Lexington—Nearly 140 couples, Kentucky Baptist pastors and their wives, gathered on February 1-3 for a time of refreshment, encouragement, and fellowship for the 20th annual Shepherding the Shepherding retreat.
“When the Apostle Paul sent for the Ephesian elders to meet him in Miletus (Acts 20), he reminded them of the necessity to ‘keep watch’ over their flocks, but to also keep watch over themselves,” Steve Rice, the Kentucky Baptist Convention’s church consulting and revitalization team leader, said. “The Shepherding conference is designed with that in mind.”
Shepherding is hosted by the Kentucky Baptist Convention in partnership with Baptist Health. This year, at least three couples who have attended each year for the past two decades were in attendance.
Music was provided by Bo Warren, worship pastor at Immanuel Baptist Church in Lexington. Timothy Beougher, pastor of West Broadway Baptist in Louisville, Nathaniel Bishop, pastor of Forest Baptist in Louisville, and Greg Faulls, pastor of Bellevue Baptist in Owensboro preached during the plenary sessions.
Katie Orr, author, speaker and pastor’s wife at Pioneer Baptist in Harrodsburg, led a session exclusively for ladies titled “Look to the Lord: My Helper and Keeper.” Entertainment on Thursday night was presented by Dennis Swanberg, America’s “minister of encouragement.” He kept his audience laughing, but also used his humor to drive home truths all pastors need to be reminded of.
In addition, six breakout sessions were led by the main speakers as well as Dwight Schettler, president of ambassadors of reconciliation, and Trent Holbert, pastor Epoch Fellowship in Asheville, North Carolina. Topics included “Conflict Resolution vs. Reconciliation,” “Living Fit for the Kingdom,” and “Looking for Help in All the Wrong Places?”

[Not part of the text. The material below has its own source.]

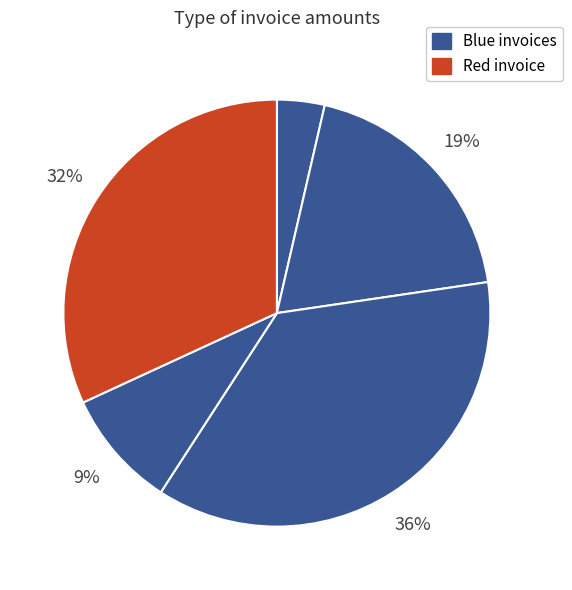

How many slices are in this pie chart?

5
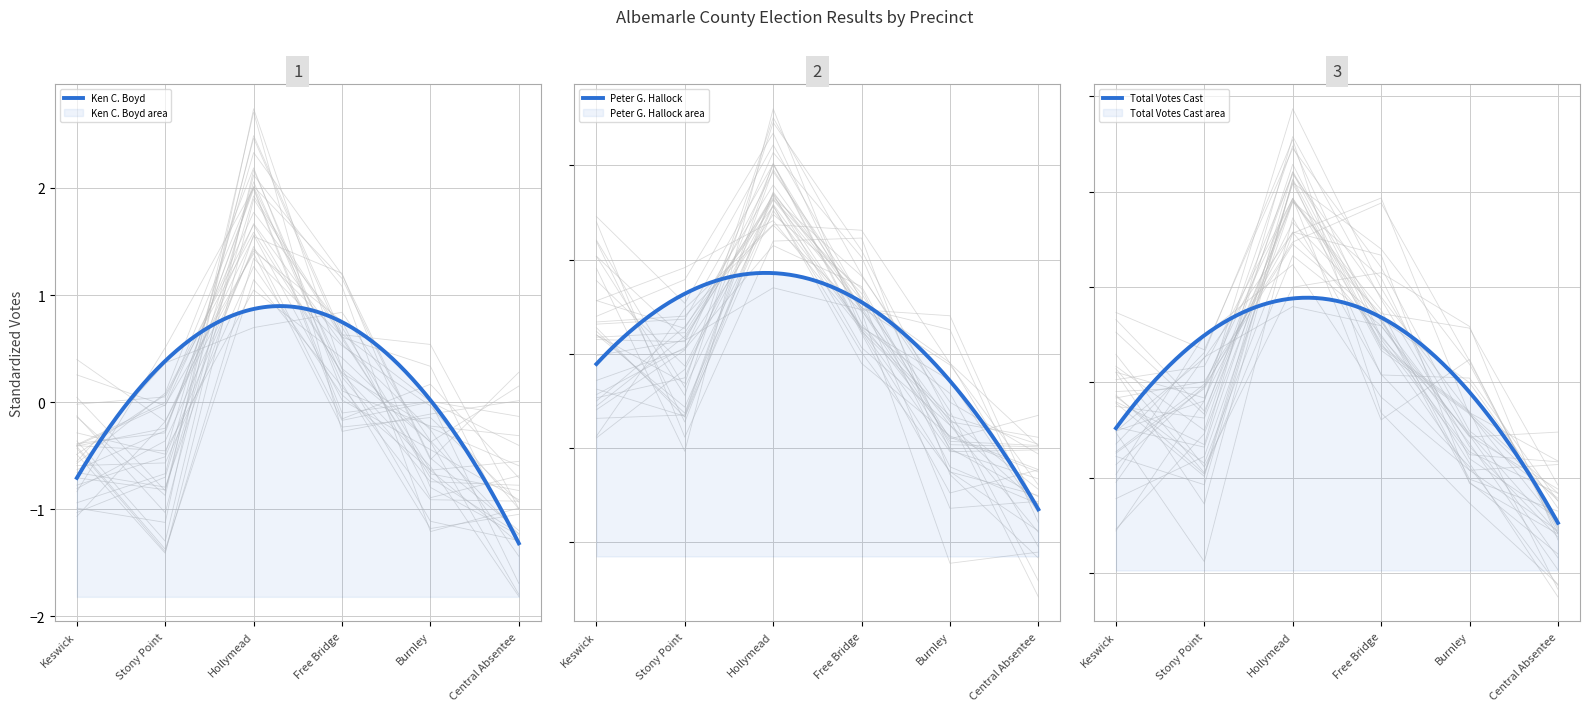

Does the chart display data point markers on the line(s)?

No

Throughout the weekend, pastors were encouraged to make intentional connections with their regional consultants over coffee during the “Coffee and Connections” time.
“We love champions, but God loves servants,” Nate Bishop said during his message, “The heart of a servant: When the way up is dying.”
Referencing John 13:1-11, he said the heart of a servant is “motivated by love,” “moves out of acceptance,” and is “marked by humility.”
“When you understand who you are and whose you are, it frees you up to be a servant,” he said. “The gospel tells me I have nothing to offer in the first place.”
Bishop noted that many desire to serve on the same level as another or to serve from above another person. Conversely, “A true servant serves from below,” he added.
Beougher spoke on “Defeating discouragement,” and presented four key sources of discouragement: “fatigue,” “frustration,” “fault finders,” and “fear.” Speaking from Nehemiah 4, he said, “As soon as God’s work begins, Satan’s opposition starts up.”
However, he said that this passage also offered a solution. “Analyze the situation,” “Get busy working,” and “Cultivate supportive relationships,” he challenged.
Beougher encouraged, “Brothers and sisters…our labor in the Lord is not in vain. We labor for the glorified Lord… the King of kings.”
Greg Faulls wrapped up the weekend with a sermon titled “Time to believe for more.”